I have been using iTunes for quite some time (The current version) and i didn't think the sound quality was that great so just for fun I tired playing my music through VLC. Well guess what? The sound quality (dynamic range, clarity and presence) was to my ears much much better. I then played one song back and forth between VLC and iTunes and it confirmed what I heard (both equalizers were set at flat to make it comparable)

Am I just hearing things??


----------



## TheBat (Feb 11, 2005)

Very interesting observation. I'll have to look into it.

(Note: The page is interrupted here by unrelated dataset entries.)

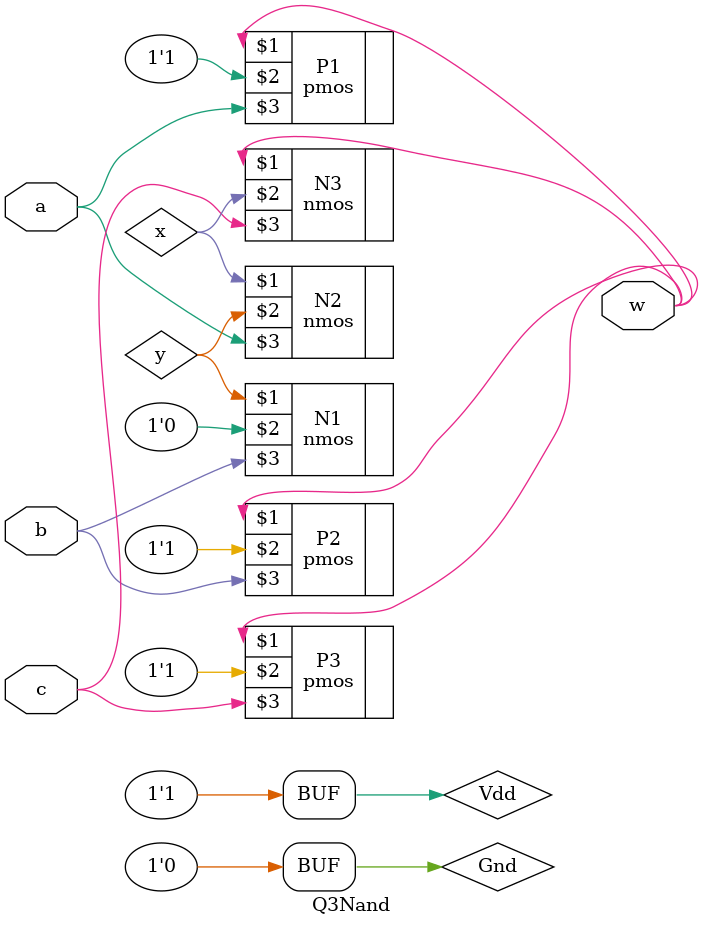
<source format=v>
`timescale 1ns/1ns
module Q3Nand(input a , b , c , output w);
	supply1 Vdd;
	supply0 Gnd;
	wire y;
	wire x;
	pmos #(5,6,7) P1(w,Vdd,a) , P2(w,Vdd,b) , P3(w,Vdd,c);
	nmos #(3,4,5) N1(y,Gnd,b) , N2(x,y,a) , N3(w,x,c);
endmodule
</source>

I've also read that LAME for iTunes does a better job of encoding than iTunes, as far as MP3 goes. Anyone done any comparison testing on this?


----------



## Guest (Mar 5, 2007)

Have you turned off the "soundcheck" options in iTunes? That can make a big difference in terms of sound quality. Other than this they should both sound pretty close to similar if not exactly the same .. I can't see any technical reason why they would should this much difference if it's not the soundcheck option in iTunes causing the issue.


----------



## jdurston (Jan 28, 2005)

Make sure soundcheck and enhancer are turned off to achieve the most natural sound. Also keep the iTunes volume high and control the volume with your speakers or Mac system volume.


----------



## NetMinder (Dec 15, 2003)

Turning off those two settings did the trick.

The sound quality is now much better in Itunes and is identical to VLC

Thanks for the advice on this!


----------